状況が状況なために、仕方無いのかもしれない。けれど、人、もしくは人のような何かが殺されるシーンをその目で見てしまった忍は、声にならない悲鳴を上げた。伊原の腕の動きに引かれるようにして触手ごと地面に叩きつけられた黒布は、身体中の骨が折れているかのような体勢で停止している。
蔓を袖の中に戻していく伊原は、何事も無かったかのように黒布に背を向けて歩み始めた。忍は気味の悪い死体の側に置き去りにされたくなかったのだろう。慌てて彼を追い掛けて行く。
「ちょっと、こんなとこに一人にしないでよ!」
その声に振り返った伊原は駆け寄る忍に腕を真っ直ぐ突き出したかと思うと、彼の袖口から伸びた蔓が彼女の両腕を捕らえた。

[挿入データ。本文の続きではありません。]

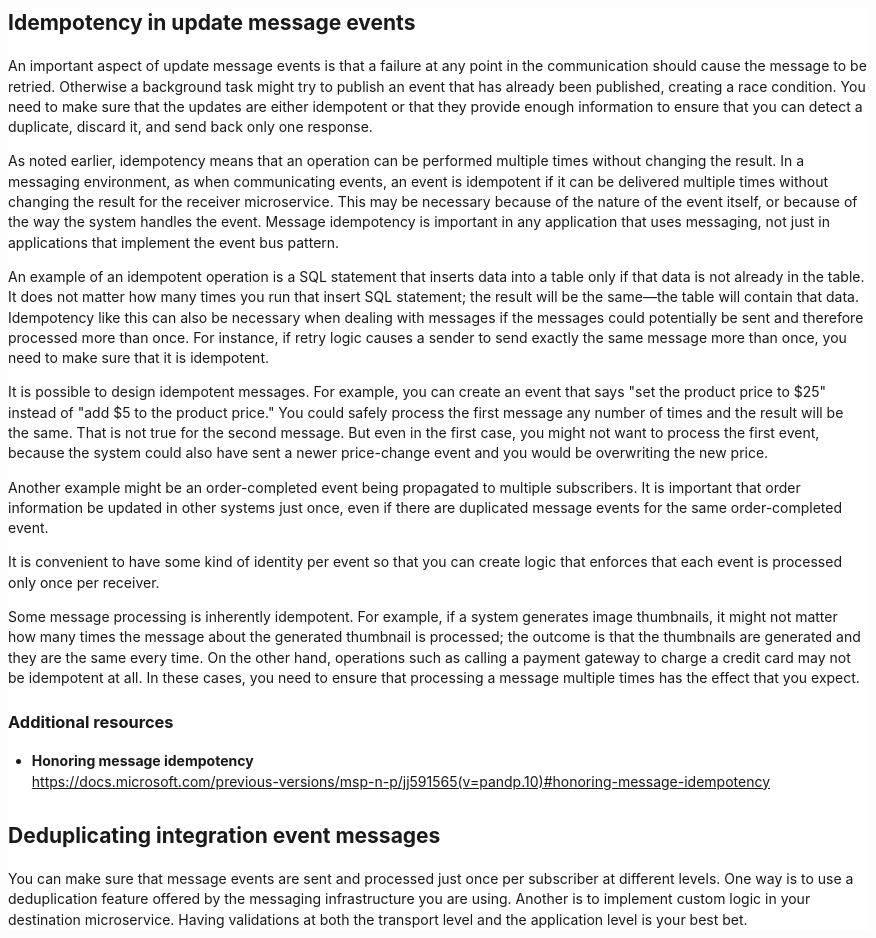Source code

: ## Idempotency in update message events

An important aspect of update message events is that a failure at any point in the communication should cause the message to be retried. Otherwise a background task might try to publish an event that has already been published, creating a race condition. You need to make sure that the updates are either idempotent or that they provide enough information to ensure that you can detect a duplicate, discard it, and send back only one response.

As noted earlier, idempotency means that an operation can be performed multiple times without changing the result. In a messaging environment, as when communicating events, an event is idempotent if it can be delivered multiple times without changing the result for the receiver microservice. This may be necessary because of the nature of the event itself, or because of the way the system handles the event. Message idempotency is important in any application that uses messaging, not just in applications that implement the event bus pattern.

An example of an idempotent operation is a SQL statement that inserts data into a table only if that data is not already in the table. It does not matter how many times you run that insert SQL statement; the result will be the same—the table will contain that data. Idempotency like this can also be necessary when dealing with messages if the messages could potentially be sent and therefore processed more than once. For instance, if retry logic causes a sender to send exactly the same message more than once, you need to make sure that it is idempotent.

It is possible to design idempotent messages. For example, you can create an event that says "set the product price to $25" instead of "add $5 to the product price." You could safely process the first message any number of times and the result will be the same. That is not true for the second message. But even in the first case, you might not want to process the first event, because the system could also have sent a newer price-change event and you would be overwriting the new price.

Another example might be an order-completed event being propagated to multiple subscribers. It is important that order information be updated in other systems just once, even if there are duplicated message events for the same order-completed event.

It is convenient to have some kind of identity per event so that you can create logic that enforces that each event is processed only once per receiver.

Some message processing is inherently idempotent. For example, if a system generates image thumbnails, it might not matter how many times the message about the generated thumbnail is processed; the outcome is that the thumbnails are generated and they are the same every time. On the other hand, operations such as calling a payment gateway to charge a credit card may not be idempotent at all. In these cases, you need to ensure that processing a message multiple times has the effect that you expect.

### Additional resources

- **Honoring message idempotency** <br/>
    <https://docs.microsoft.com/previous-versions/msp-n-p/jj591565(v=pandp.10)#honoring-message-idempotency>

## Deduplicating integration event messages

You can make sure that message events are sent and processed just once per subscriber at different levels. One way is to use a deduplication feature offered by the messaging infrastructure you are using. Another is to implement custom logic in your destination microservice. Having validations at both the transport level and the application level is your best bet.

確かに、伊原ヒロの雰囲気は赤月と戦闘を繰り広げていた時とは全く違うと思えるものがあった。恐らくは忍もそれを感じ取ったからこそ、彼について行こうとしたのだろう。先程もユリアを助けていることから、以前の彼よりは危険性も少ないと思える。しかし、それは不気味な黒布から逃れたいと思う人間の、都合の良い解釈だったのかもしれない。黒布の触手が目の前に迫った時でさえ無表情だったセカンドバレットが、忍に蔓を伸ばした時には、鋭い視線を向けていたのだから。